▶ **Aim of the exercise**: Print the lines in the entries below from the one containing "unas horas era" through the one containing "que su país", word for word and including both of those lines.

(Listed entries Opens)

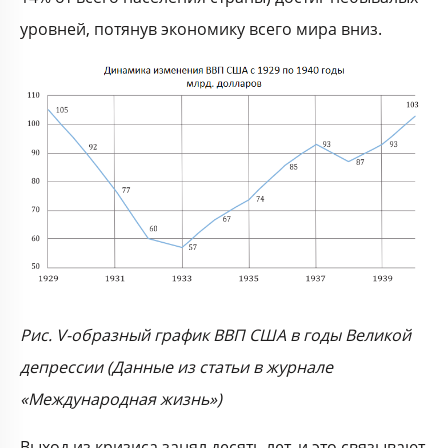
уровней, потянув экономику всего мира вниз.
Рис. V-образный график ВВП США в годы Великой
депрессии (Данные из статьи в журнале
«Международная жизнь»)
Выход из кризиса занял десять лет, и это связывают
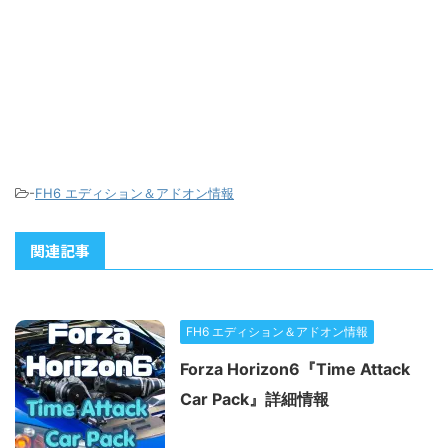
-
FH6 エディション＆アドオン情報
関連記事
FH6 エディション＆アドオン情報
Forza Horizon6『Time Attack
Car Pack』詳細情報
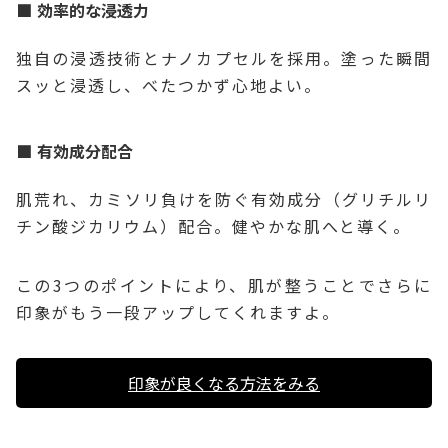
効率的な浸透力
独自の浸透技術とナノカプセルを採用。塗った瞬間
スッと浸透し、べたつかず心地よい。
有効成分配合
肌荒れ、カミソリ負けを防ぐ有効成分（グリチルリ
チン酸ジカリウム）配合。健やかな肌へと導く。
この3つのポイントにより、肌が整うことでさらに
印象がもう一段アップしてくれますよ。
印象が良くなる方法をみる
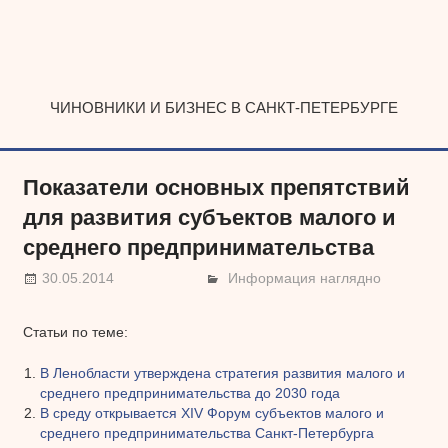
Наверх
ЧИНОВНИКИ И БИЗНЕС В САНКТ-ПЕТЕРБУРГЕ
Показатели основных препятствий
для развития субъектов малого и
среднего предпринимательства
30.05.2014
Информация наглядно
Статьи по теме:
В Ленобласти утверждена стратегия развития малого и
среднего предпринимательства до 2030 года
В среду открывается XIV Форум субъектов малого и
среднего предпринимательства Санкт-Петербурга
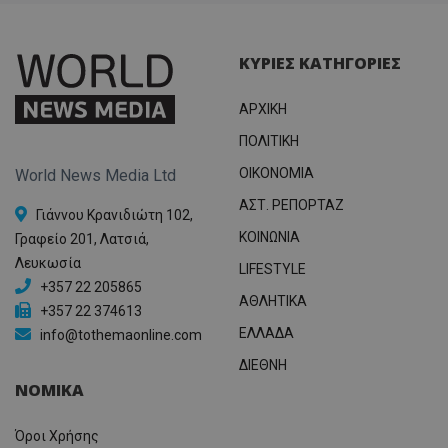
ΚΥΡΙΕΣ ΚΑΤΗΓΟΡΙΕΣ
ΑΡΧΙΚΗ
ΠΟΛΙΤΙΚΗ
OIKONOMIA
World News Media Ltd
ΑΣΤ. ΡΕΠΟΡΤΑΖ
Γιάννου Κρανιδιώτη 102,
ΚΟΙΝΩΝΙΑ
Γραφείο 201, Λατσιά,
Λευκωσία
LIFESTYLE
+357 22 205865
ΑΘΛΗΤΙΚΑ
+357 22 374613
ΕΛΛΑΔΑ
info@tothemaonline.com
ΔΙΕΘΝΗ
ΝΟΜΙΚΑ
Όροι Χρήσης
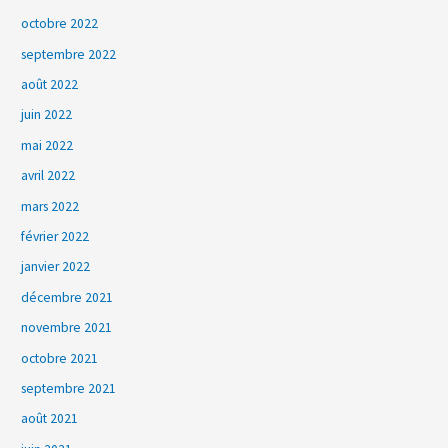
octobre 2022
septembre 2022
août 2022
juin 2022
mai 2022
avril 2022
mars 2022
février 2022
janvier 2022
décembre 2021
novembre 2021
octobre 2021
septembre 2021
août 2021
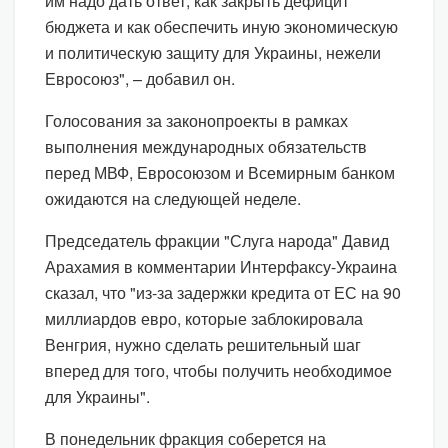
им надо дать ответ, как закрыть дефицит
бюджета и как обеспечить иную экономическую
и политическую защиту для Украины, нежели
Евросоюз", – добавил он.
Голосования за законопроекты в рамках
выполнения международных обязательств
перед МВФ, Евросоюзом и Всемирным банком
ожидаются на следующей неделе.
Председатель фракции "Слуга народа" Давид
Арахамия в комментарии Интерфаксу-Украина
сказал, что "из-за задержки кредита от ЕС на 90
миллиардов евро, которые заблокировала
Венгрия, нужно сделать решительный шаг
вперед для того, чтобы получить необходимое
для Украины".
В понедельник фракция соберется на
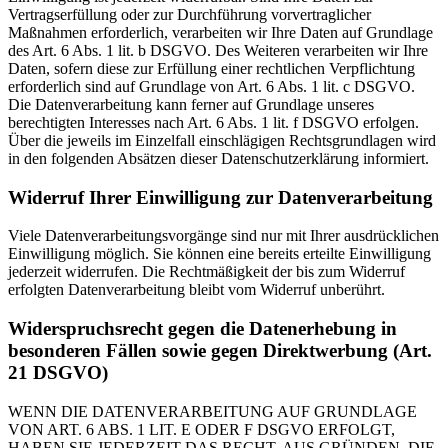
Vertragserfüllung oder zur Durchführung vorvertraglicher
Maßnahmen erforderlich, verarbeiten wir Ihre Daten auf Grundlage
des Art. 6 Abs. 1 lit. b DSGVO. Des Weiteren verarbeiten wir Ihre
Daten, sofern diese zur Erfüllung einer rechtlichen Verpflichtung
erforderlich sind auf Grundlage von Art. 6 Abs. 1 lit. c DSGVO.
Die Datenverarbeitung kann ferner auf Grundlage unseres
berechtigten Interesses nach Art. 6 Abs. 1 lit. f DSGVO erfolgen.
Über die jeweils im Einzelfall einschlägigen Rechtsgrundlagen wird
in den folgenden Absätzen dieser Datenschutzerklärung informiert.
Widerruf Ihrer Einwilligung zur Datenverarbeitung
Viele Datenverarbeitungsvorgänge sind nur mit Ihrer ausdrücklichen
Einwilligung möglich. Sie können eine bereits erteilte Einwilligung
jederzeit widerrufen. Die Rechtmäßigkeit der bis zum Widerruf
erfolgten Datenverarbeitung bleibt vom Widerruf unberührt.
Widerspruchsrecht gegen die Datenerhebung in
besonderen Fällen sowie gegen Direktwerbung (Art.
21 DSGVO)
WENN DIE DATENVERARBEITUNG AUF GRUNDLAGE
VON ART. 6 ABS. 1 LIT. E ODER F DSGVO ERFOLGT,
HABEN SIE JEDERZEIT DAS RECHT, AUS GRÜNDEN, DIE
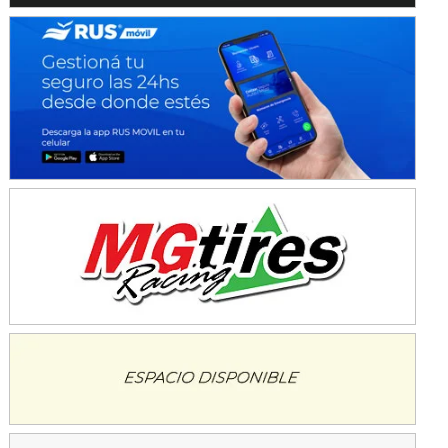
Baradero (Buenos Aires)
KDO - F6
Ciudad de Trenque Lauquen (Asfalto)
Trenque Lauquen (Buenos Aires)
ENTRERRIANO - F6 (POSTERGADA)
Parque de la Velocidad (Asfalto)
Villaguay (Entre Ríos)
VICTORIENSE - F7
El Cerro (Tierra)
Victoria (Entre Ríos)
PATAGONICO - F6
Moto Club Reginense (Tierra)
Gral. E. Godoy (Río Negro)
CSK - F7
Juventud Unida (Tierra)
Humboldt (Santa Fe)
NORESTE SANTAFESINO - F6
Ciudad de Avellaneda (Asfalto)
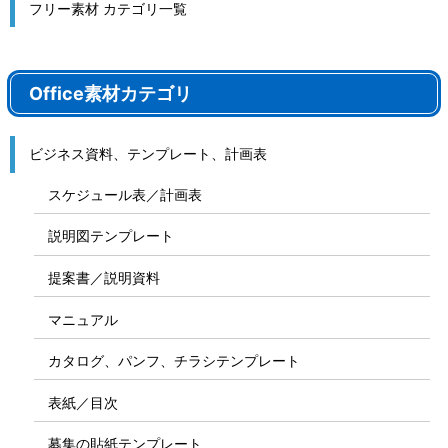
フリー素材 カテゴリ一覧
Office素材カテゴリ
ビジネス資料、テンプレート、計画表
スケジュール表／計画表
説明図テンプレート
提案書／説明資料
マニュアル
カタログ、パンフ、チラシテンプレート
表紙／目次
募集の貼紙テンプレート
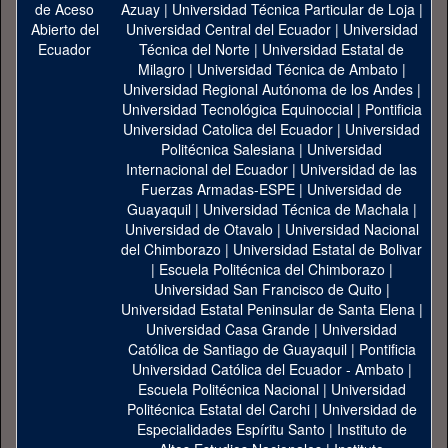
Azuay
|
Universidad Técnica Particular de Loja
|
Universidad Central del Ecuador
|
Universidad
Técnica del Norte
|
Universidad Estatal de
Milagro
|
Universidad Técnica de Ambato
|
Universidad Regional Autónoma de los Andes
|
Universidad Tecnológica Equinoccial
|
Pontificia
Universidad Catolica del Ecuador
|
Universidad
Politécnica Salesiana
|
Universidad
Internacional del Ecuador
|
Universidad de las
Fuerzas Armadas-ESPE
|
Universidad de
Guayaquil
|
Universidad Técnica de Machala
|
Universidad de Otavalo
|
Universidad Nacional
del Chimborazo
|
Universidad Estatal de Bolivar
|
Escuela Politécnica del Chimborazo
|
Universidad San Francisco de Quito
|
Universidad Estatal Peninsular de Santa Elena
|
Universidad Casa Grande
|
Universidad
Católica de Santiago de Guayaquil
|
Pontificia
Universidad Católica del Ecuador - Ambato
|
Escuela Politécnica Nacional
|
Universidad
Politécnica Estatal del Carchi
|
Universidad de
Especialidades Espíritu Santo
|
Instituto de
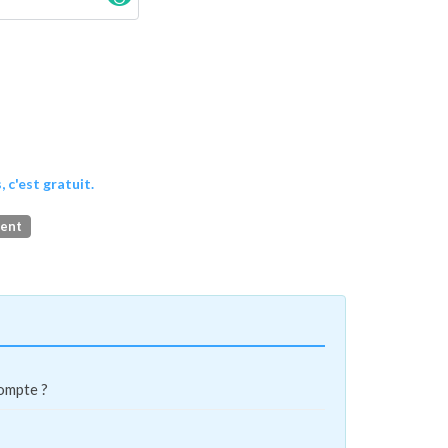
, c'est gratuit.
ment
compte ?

(Listed entries Closes)
(Listed entries Opens)

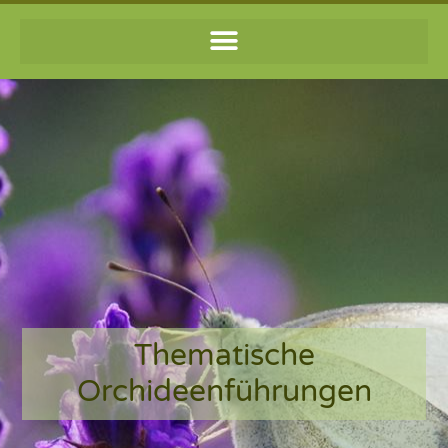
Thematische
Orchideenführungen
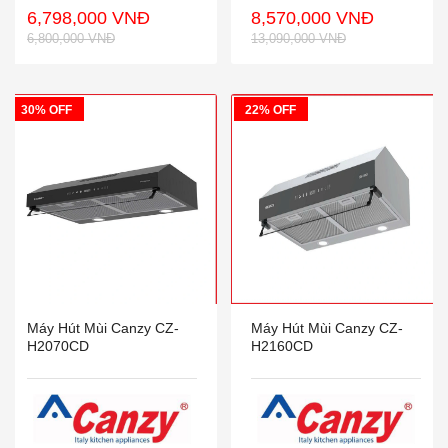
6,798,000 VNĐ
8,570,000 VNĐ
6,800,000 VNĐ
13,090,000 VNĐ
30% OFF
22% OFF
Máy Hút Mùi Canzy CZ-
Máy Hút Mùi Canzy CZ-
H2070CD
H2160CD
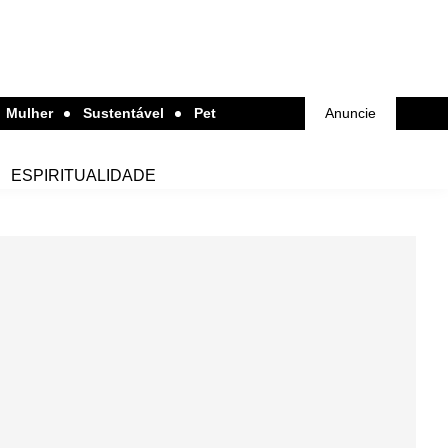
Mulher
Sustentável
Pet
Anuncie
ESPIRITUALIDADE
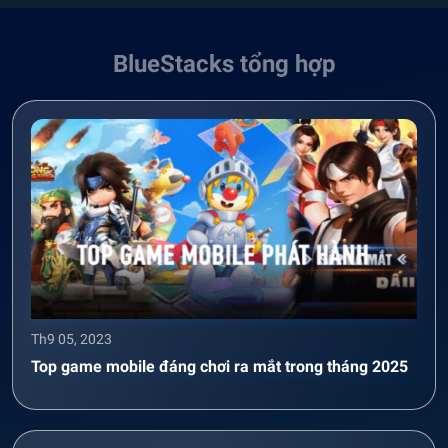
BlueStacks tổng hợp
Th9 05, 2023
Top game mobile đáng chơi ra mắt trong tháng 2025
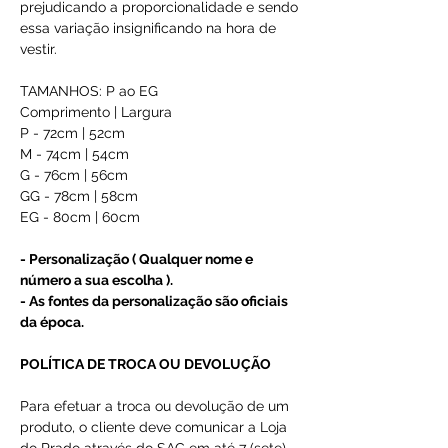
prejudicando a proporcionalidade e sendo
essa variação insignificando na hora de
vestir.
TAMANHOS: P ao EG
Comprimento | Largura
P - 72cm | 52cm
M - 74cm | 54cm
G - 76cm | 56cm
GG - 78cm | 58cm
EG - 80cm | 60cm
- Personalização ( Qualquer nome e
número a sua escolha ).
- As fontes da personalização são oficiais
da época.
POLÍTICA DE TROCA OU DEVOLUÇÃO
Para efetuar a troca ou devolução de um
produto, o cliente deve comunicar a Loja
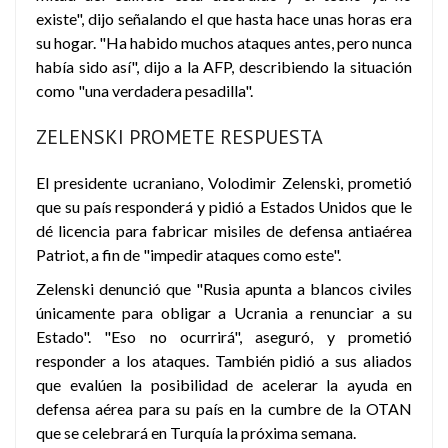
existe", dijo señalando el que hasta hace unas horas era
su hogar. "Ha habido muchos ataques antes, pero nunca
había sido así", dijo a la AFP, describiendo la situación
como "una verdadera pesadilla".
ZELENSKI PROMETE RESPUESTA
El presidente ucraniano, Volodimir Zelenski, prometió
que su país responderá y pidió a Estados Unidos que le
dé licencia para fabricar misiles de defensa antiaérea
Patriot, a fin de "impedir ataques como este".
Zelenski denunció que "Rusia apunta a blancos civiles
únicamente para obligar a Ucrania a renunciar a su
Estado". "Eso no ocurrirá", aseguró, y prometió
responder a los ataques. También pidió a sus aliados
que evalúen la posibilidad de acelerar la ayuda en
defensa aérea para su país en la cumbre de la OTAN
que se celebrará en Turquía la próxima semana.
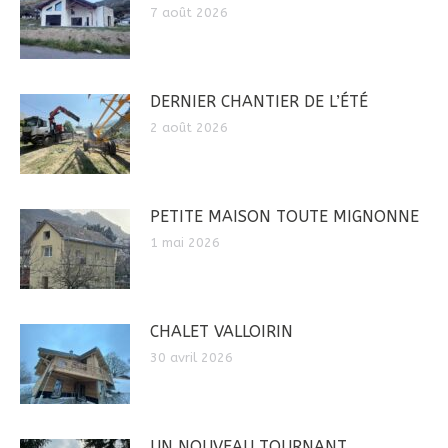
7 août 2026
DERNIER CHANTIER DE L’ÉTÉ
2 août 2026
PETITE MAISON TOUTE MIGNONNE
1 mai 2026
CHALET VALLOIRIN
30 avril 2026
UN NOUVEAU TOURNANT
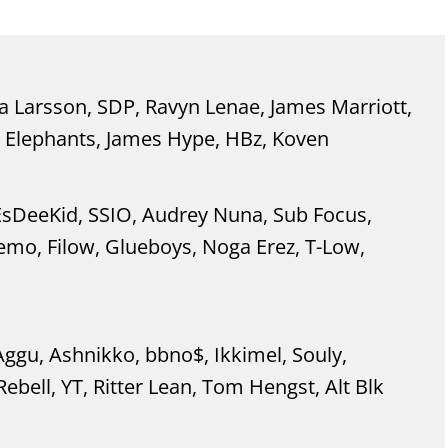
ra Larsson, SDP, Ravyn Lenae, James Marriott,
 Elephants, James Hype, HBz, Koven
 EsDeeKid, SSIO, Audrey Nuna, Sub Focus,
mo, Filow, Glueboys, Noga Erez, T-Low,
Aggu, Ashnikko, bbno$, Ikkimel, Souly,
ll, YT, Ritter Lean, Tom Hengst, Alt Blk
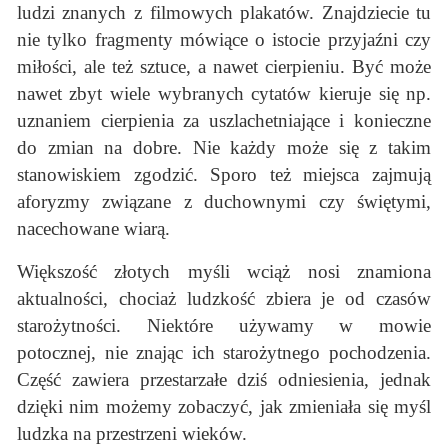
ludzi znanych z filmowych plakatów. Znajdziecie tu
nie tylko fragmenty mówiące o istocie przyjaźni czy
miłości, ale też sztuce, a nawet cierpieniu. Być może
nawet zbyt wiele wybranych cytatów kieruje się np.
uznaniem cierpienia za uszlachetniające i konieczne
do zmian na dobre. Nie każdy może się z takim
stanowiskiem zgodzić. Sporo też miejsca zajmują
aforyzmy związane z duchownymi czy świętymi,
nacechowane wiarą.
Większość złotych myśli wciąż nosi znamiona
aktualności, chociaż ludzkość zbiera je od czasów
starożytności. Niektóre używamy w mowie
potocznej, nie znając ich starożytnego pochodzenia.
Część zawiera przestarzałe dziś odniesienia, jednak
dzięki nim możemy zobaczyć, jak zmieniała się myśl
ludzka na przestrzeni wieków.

(Listed entries Closes)

▶ **Completed task**:
existe", dijo señalando el que hasta hace unas horas era
su hogar. "Ha habido muchos ataques antes, pero nunca
había sido así", dijo a la AFP, describiendo la situación
como "una verdadera pesadilla".
ZELENSKI PROMETE RESPUESTA
El presidente ucraniano, Volodimir Zelenski, prometió
que su país responderá y pidió a Estados Unidos que le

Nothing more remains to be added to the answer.